| > "Including a machine identifier and timestamp in the generation of your UUID guarantees uniqueness, so long as each machine is careful not to generate two UUIDs 'simultaneously'." That's a pretty big if there, especially considering how unreliable timers are, and the fact they can jump back and forth. - Wall clock timers will jump forward or back and repeat time after NTP adjustment, or anyone else who adjusts the clock. - Internal "elapsed time" timers, based on say the CPU clock may jump around or repeat when the source core changes on multicore machines, or you have processes sourcing their CPU clock from the core they're bound on. - A node may be moved from machine to machine (and their clocks are not necessarily perfectly synched). This is a hard lesson that distributed system designers learn over and over again: don't rely on random and don't rely on timers for identity. Good old incrementing counters have none of those issues and are absolutely trivial to implement. They never fail, never drift, never repeat, by definition. As I said a few posts above, the typical structure of a "unique id" based on a counter has three counters: 1. nodename (or machine name if you will)
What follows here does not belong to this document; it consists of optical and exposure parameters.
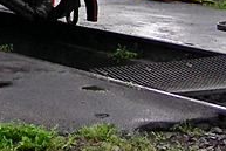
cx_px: -118
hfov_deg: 11.9
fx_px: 1030
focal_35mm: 164
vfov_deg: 8.1
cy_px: -111
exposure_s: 1/110
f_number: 3.5
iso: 50
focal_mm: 6.3
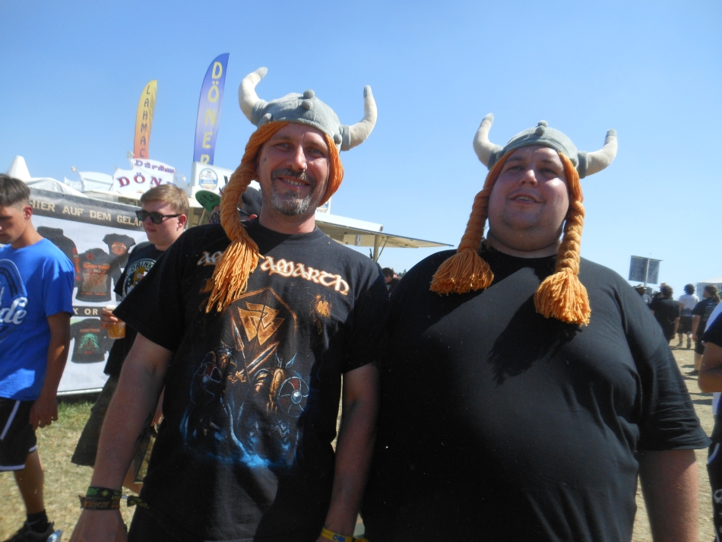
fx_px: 522
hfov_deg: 69.4
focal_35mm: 25
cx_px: 361
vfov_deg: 54.9
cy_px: 271
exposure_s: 1/800
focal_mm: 4.5
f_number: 3.2
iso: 80
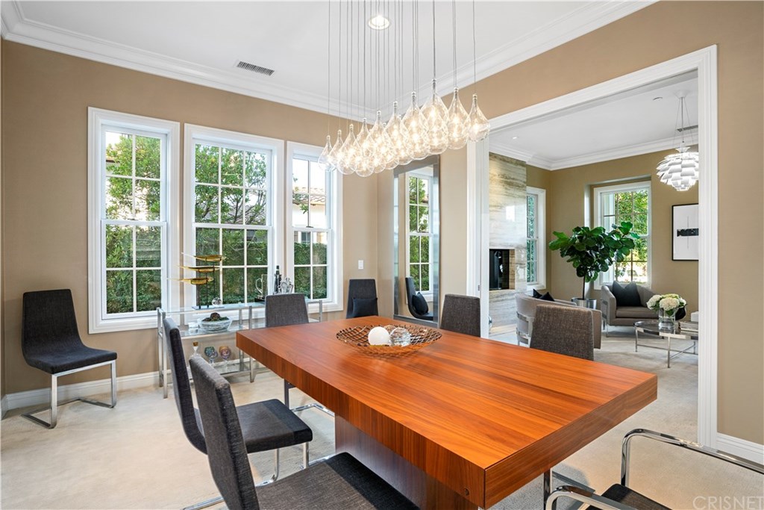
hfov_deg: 93.3
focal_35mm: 17
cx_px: 382
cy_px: 255
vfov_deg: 70.5
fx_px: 361
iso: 320
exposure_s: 1/5
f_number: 8
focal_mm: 17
2. namespace (you can have one per thread to avoid contention issues)
3. local (monotonically increases within the namespace).
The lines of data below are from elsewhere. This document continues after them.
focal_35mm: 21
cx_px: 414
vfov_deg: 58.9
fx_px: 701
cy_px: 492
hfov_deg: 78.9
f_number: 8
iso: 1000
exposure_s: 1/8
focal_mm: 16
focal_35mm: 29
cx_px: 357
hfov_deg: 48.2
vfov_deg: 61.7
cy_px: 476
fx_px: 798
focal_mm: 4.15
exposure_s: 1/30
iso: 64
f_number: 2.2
Let's say your node id is 256, and it runs on 4 threads, one per core + 1 thread for the scheduler. You need five namespaces:256.0-4.* (where * is increasing monotonically 0, 1, 2, 3, 4...) And once you have to reboot the node, you obtain five new namespaces: 256.5-9.* And the * counters start over from zero on each. As for how big should each segment be, that depends on what you want to do with the nodes I suppose. But the 128-bit UUID size should never be some kind of guide regarding size; maybe you need three shorts, maybe you need three longs, maybe short.medium.long etc., it'll depend on the use case. |